WASHINGTON – Foreclosures may not own the housing market, but they do continue to flood it.
According to Realty Trac, 20 percent of all homes sold nationwide in the third quarter of 2011 were foreclosures. That amounts to 221,536 homes.
That is fewer foreclosures selling at the same time one year ago. In the third quarter of 2010, foreclosures made up 30 percent of the market.
However, here’s something to keep in mind. Realty Trac’s Daren Blomquist says a healthy number of foreclosures on the market is 5 percent or less. So the current 20 percent represents an unhealthy and imbalanced market.
In Maryland, foreclosure sales made up nearly 13 percent of the overall market in the third quarter.
Maryland is seeing a decrease in the number of foreclosures selling, but it is not necessarily a sign of an improving housing market. Instead, Blomquist says it reflects the large number of foreclosures still working through the tedious court system.
“Secondly, the government there has been just more proactive in general in trying to prevent foreclosures,” he said.
Blomquist says the result is “a log-jam of distressed properties that eventually are going to have to be sold on the market.”
The average sales price for foreclosures in Maryland is higher than the national average of $165,322. Distressed homes sold for an average of $176,985. That is up slightly from the previous quarter.

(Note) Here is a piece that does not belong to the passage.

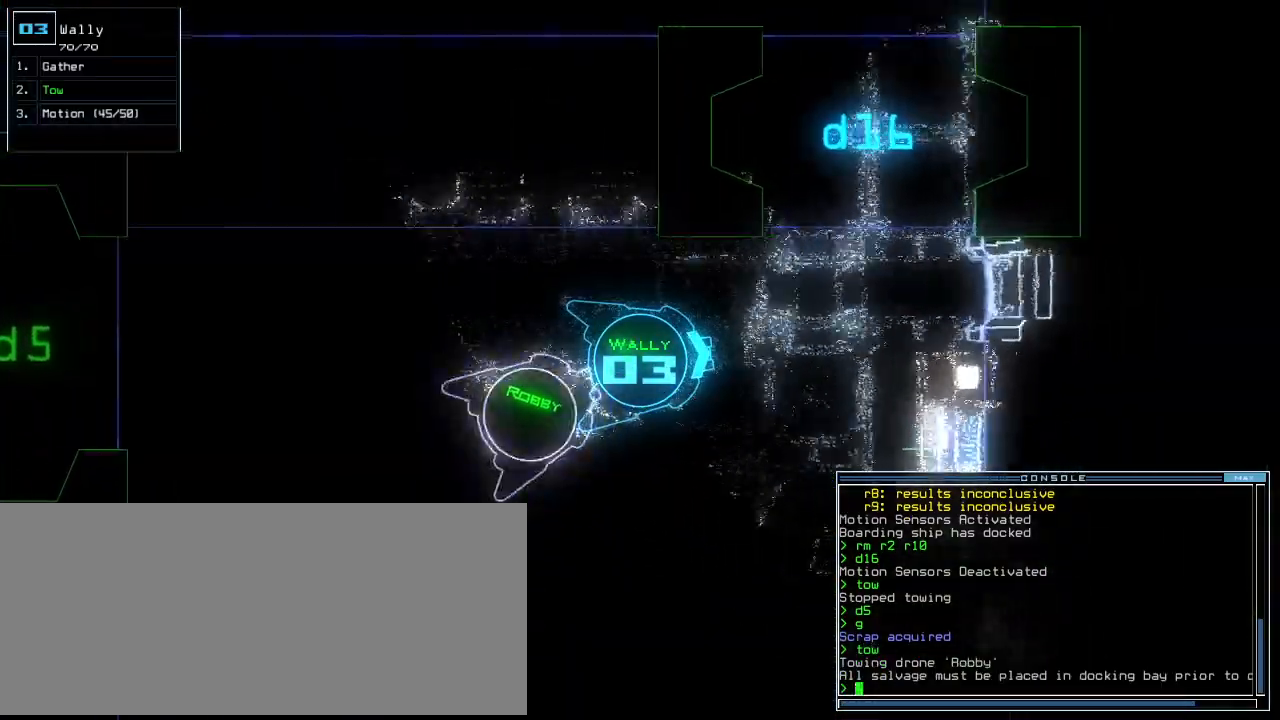
{"keys": ["left", "up"], "events": [[260, "left", "down"], [360, "left", "up"], [460, "left", "down"]]}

Foreclosure sale prices are also increasing slightly in Virginia. Foreclosures sold for an average of $236,190, which is much higher compared to Maryland and much of the country. In fact, the only state that had higher foreclosure prices was Hawaii.
Foreclosures made up 14 percent of Virginia’s market. Blomquist says there’s a seven-month supply of bank owned properties in Virginia, meaning it would take seven months to sell the current batch of them. That is healthier than Maryland which has a 10-month supply. Nationwide, it grows to a 13-month supply.